Charles Muller, Toyo Gakuen University
During the past five years, we have witnessed the beginnings of what will eventually turn into sweeping and dramatic changes in the way that students of East Asian literature, history, philosophy, art, and religion do their research. The availability of computers, which are able to store, search, and display digital texts is bringing with it transformations that will be far greater than previous media-paradigm shifts, such as that of the invention of the printing press.
We can now place our objects of research on our screen for analysis, and when we want to find the meaning of a word or phrase, we can search for it instantaneously in a digital dictionary. We can also quickly determine its location in a textual corpus, and examine its original context. These kinds of capabilities are especially valuable for those, such as myself, who are translating pre-modern and classical texts. Once a text is on the computer screen, the rapidity and ease with which we can find relevant information is such that old-fashioned methods of using paper reference works cannot but rapidly fall by the wayside.
This is, however, all speaking in terms of optimum conditions. In fact, despite the valiant efforts of a number of individuals and organizations, the present situation is such that only a small portion of the literary corpora for the various areas of East Asian cultural studies, and especially pre-modern cultural studies, are actually available in digital format. At present, an important segment of the Chinese literary corpus is available from Academia Sinica[1]; the Tripitaka Koreana (Seoul)[2], CBETA (Taipei) and SAT (Tokyo)[3], are rapidly making available various version of the Chinese Buddhist canon. But when one considers the totality of religious, philosophical, historical, and literary texts contained in the entire classical East Asian corpus, what has been properly digitized to date is only a miniscule portion, a mere beginning. Thus, when a scholar such as myself desires to work with a text in digital format, and that text does not yet exist in digital format, I am faced with the dilemma of either going back to the "old way" of working with a hard copy on my desk, or going ahead and digitizing the text myself, either by OCR, or direct typed input.
I recently came across a perfect example of this case when I decide to
translate a late Koryŏ Neo-Confucian anti-Buddhist polemical work by Chŏng
Tojŏn ![]()
![]()
entitled
Pulssi chappyŏn (Arguments Against the Buddhists ![]()
![]()
![]()
).
After searching around a bit and finding out that a digital version did not
exist, I found myself faced with the option of either going back to the old way
of translation (so doing, effectively cutting myself off from the possibility of
using the dictionaries that I have labored to develop, and all the other digital
tools presently available) or inputting the text myself. Since the version I
have was written in a late Koryŏ script style, I could not scan and OCR it,
and so I was faced with the task of typing in 15 pages of Chinese from scratch.

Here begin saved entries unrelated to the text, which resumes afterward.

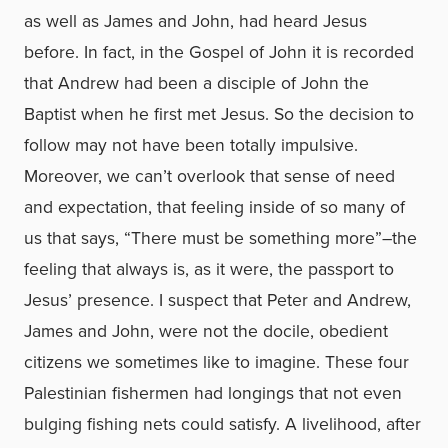
as well as James and John, had heard Jesus
before. In fact, in the Gospel of John it is recorded
that Andrew had been a disciple of John the
Baptist when he first met Jesus. So the decision to
follow may not have been totally impulsive.
Moreover, we can’t overlook that sense of need
and expectation, that feeling inside of so many of
us that says, “There must be something more”–the
feeling that always is, as it were, the passport to
Jesus’ presence. I suspect that Peter and Andrew,
James and John, were not the docile, obedient
citizens we sometimes like to imagine. These four
Palestinian fishermen had longings that not even
bulging fishing nets could satisfy. A livelihood, after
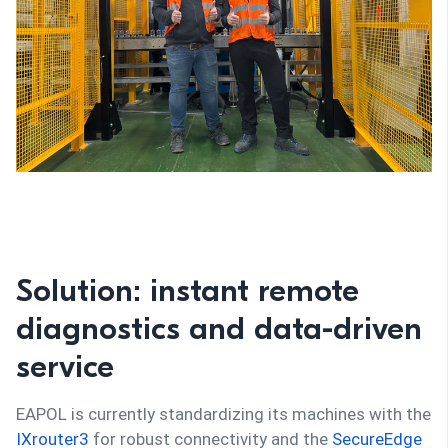
Solution: instant remote
diagnostics and data-driven
service
EAPOL is currently standardizing its machines with the
IXrouter3
for robust connectivity and the
SecureEdge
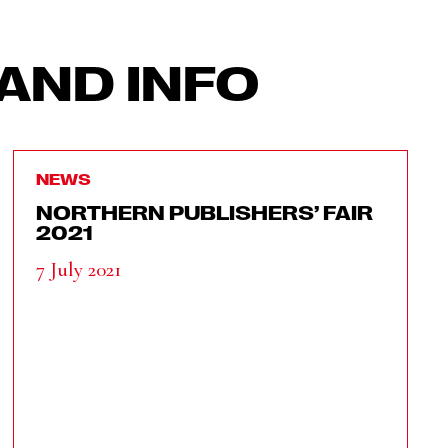
AND INFO
NEWS
NORTHERN PUBLISHERS’ FAIR
2021
7 July 2021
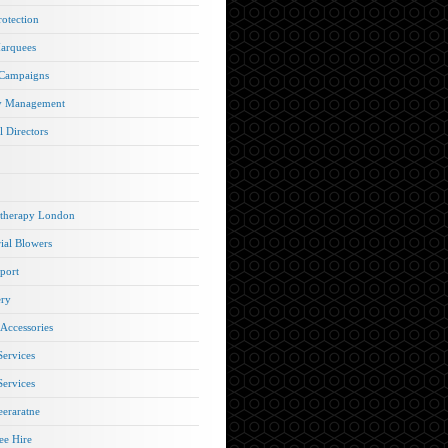
rotection
arquees
 Campaigns
y Management
l Directors
therapy London
rial Blowers
port
ery
 Accessories
Services
Services
eraratne
e Hire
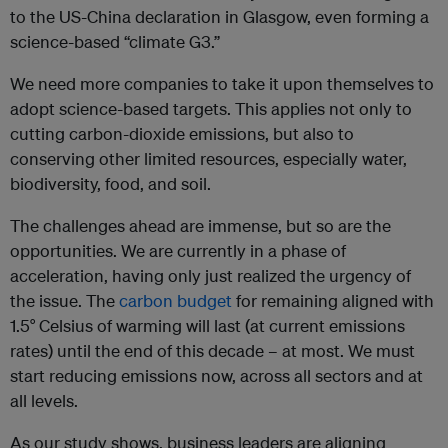
to the US-China declaration in Glasgow, even forming a
science-based “climate G3.”
We need more companies to take it upon themselves to
adopt science-based targets. This applies not only to
cutting carbon-dioxide emissions, but also to
conserving other limited resources, especially water,
biodiversity, food, and soil.
The challenges ahead are immense, but so are the
opportunities. We are currently in a phase of
acceleration, having only just realized the urgency of
the issue. The
carbon budget
for remaining aligned with
1.5° Celsius of warming will last (at current emissions
rates) until the end of this decade – at most. We must
start reducing emissions now, across all sectors and at
all levels.
As our study shows, business leaders are aligning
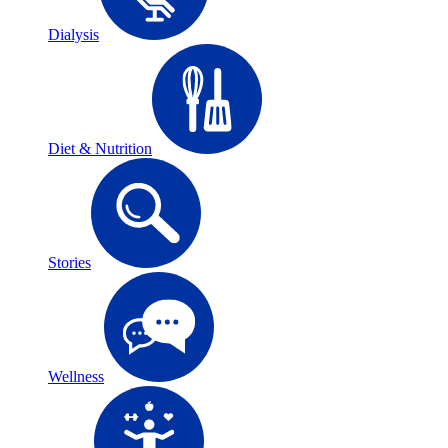
Dialysis
Diet & Nutrition
Stories
Wellness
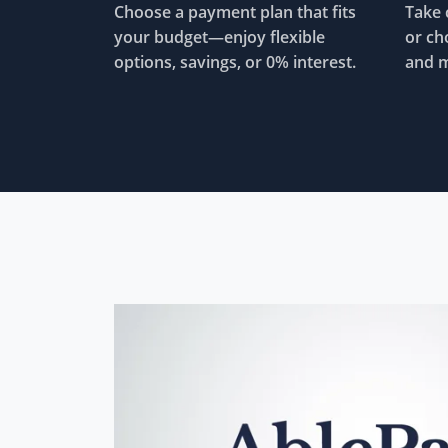
Choose a payment plan that fits
Take 
your budget—enjoy flexible
or ch
options, savings, or 0% interest.
and m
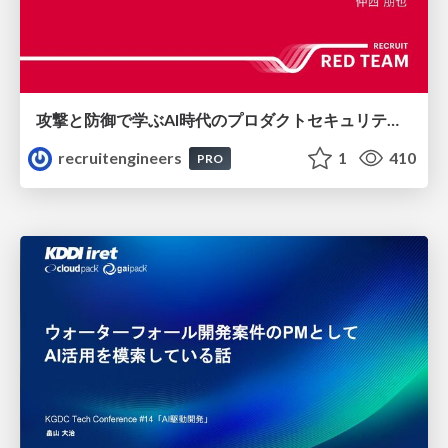
攻撃と防御で学ぶAI時代のプロダクトセキュリティ演習
recruitengineers
1
410
PRO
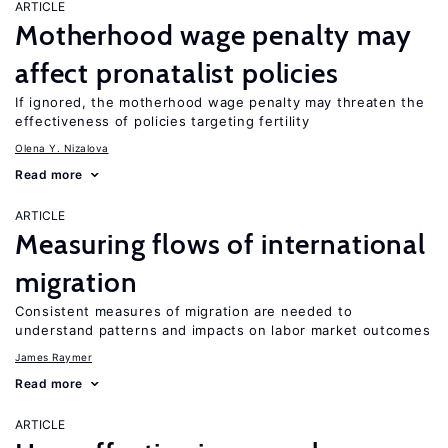
ARTICLE
Motherhood wage penalty may
affect pronatalist policies
If ignored, the motherhood wage penalty may threaten the
effectiveness of policies targeting fertility
Olena Y. Nizalova
Read more
ARTICLE
Measuring flows of international
migration
Consistent measures of migration are needed to
understand patterns and impacts on labor market outcomes
James Raymer
Read more
ARTICLE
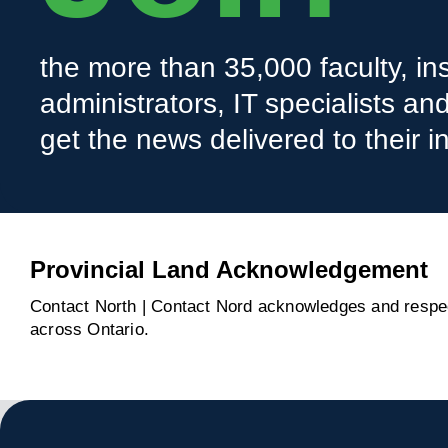
the more than 35,000 faculty, ins
administrators, IT specialists a
get the news delivered to their i
Provincial Land Acknowledgement
Contact North | Contact Nord acknowledges and respect
across Ontario.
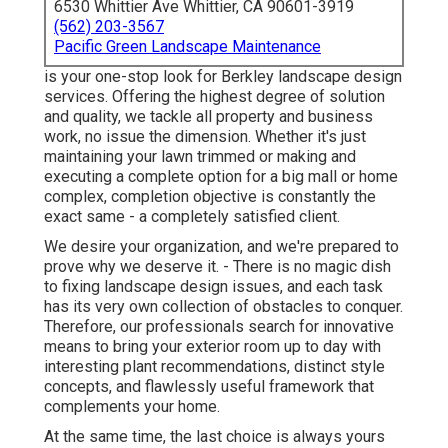
6530 Whittier Ave Whittier, CA 90601-3919
(562) 203-3567
Pacific Green Landscape Maintenance
is your one-stop look for Berkley landscape design
services. Offering the highest degree of solution
and quality, we tackle all property and business
work, no issue the dimension. Whether it's just
maintaining your lawn trimmed or making and
executing a complete option for a big mall or home
complex, completion objective is constantly the
exact same - a completely satisfied client.
We desire your organization, and we're prepared to
prove why we deserve it. - There is no magic dish
to fixing landscape design issues, and each task
has its very own collection of obstacles to conquer.
Therefore, our professionals search for innovative
means to bring your exterior room up to day with
interesting plant recommendations, distinct style
concepts, and flawlessly useful framework that
complements your home.
At the same time, the last choice is always yours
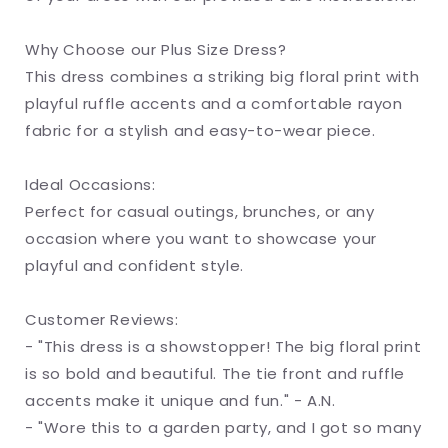
Why Choose our Plus Size Dress?
This dress combines a striking big floral print with
playful ruffle accents and a comfortable rayon
fabric for a stylish and easy-to-wear piece.
Ideal Occasions:
Perfect for casual outings, brunches, or any
occasion where you want to showcase your
playful and confident style.
Customer Reviews:
- "This dress is a showstopper! The big floral print
is so bold and beautiful. The tie front and ruffle
accents make it unique and fun." - A.N.
- "Wore this to a garden party, and I got so many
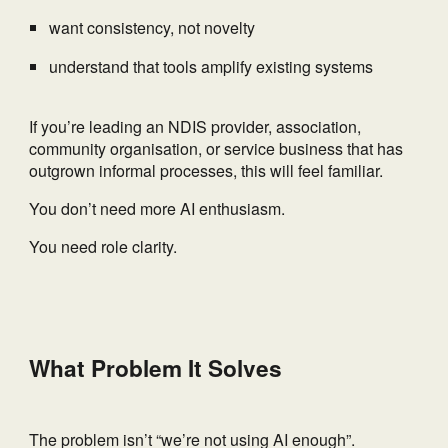
want consistency, not novelty
understand that tools amplify existing systems
If you’re leading an NDIS provider, association,
community organisation, or service business that has
outgrown informal processes, this will feel familiar.
You don’t need more AI enthusiasm.
You need role clarity.
What Problem It Solves
The problem isn’t “we’re not using AI enough”.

Two years ago, I would probably not have attempted the task--the main reason being the fact that while common characters are easily entered by pronunciation, many older and difficult characters that I do not know the pronunciation for, or which I do know the pronunciation of, but are not registered in my IME user's dictionary, would just take too much time--enough to make the task untenable. Even worse would be the job of searching for extremely rare characters, which might not be contained in Unicode, or perhaps not even in Morohashi.
However, I did input the entire text in about two weeks, and with only one
single unidentified character left over. How was this possible? Because of Konjaku
Mojikyo.
Using the Mojikyo, I was able to look up the difficult characters quickly, by
borrowing components from characters for which I already knew the pronunciation.

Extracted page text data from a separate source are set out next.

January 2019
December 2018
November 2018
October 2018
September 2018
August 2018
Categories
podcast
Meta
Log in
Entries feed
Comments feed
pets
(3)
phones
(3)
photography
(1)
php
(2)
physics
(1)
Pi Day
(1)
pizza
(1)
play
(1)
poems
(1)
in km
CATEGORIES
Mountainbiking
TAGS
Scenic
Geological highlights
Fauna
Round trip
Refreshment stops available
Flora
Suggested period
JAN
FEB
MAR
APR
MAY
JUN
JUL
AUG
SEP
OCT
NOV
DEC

The Mojikyo lookup applet allows one to paste in known characters, and then
dissect them into their components--gradually, or all at once. These components
can then be used as the basis for a new search, after which the newly located
character can be pasted into the text. And since Mojikyo keeps a record of
recently searched characters, I don't need to do another search if I come across
the same difficult character two hours later. I can just go to the "Search
History" window, and retrieve the character again.
The most critical advantage for me in using Mojikyo for this particular job, however, was in locating extremely rare characters not contained in any of the lexicons available to me. By plugging in the components that I could determine from the source text, Mojikyo could offer a broad selection of graphically related characters, from among which I could almost invariably find the character that I was looking for. In most cases it turned out that the character that I was looking for was after all, not that unusual--it was just an idiosyncratic variant of a rather well known character. Furthermore, since Mojikyo comes with a complete True Type Font set, I can actually display these variants in my text, and will be able to print them out later, when I publish my translation.
We have also been using Mojikyo extensively in our work of digitizing the indexes of East Asian Buddhist reference works[4], in basically the same fashion--using Mojikyo to locate difficult characters. An added facet of Mojikyo that has been helpful is the attitude of eager cooperation demonstrated by the Mojikyo team. During the process of digitization of a few major dictionary indexes, we came across fifty or so characters that were not yet included in the Mojikyo font set. When we forwarded the graphic and phonetic information on these characters to Mojikyo, they quickly incorporated these characters into their system, making new fonts. The Mojikyo team has been assisting the CBETA and SAT projects in the same way.
In these ways then, the Mojikyo project is providing an invaluable service to the scholarly community, with an attitude of open sharing and cooperation. They deserve our fullest support.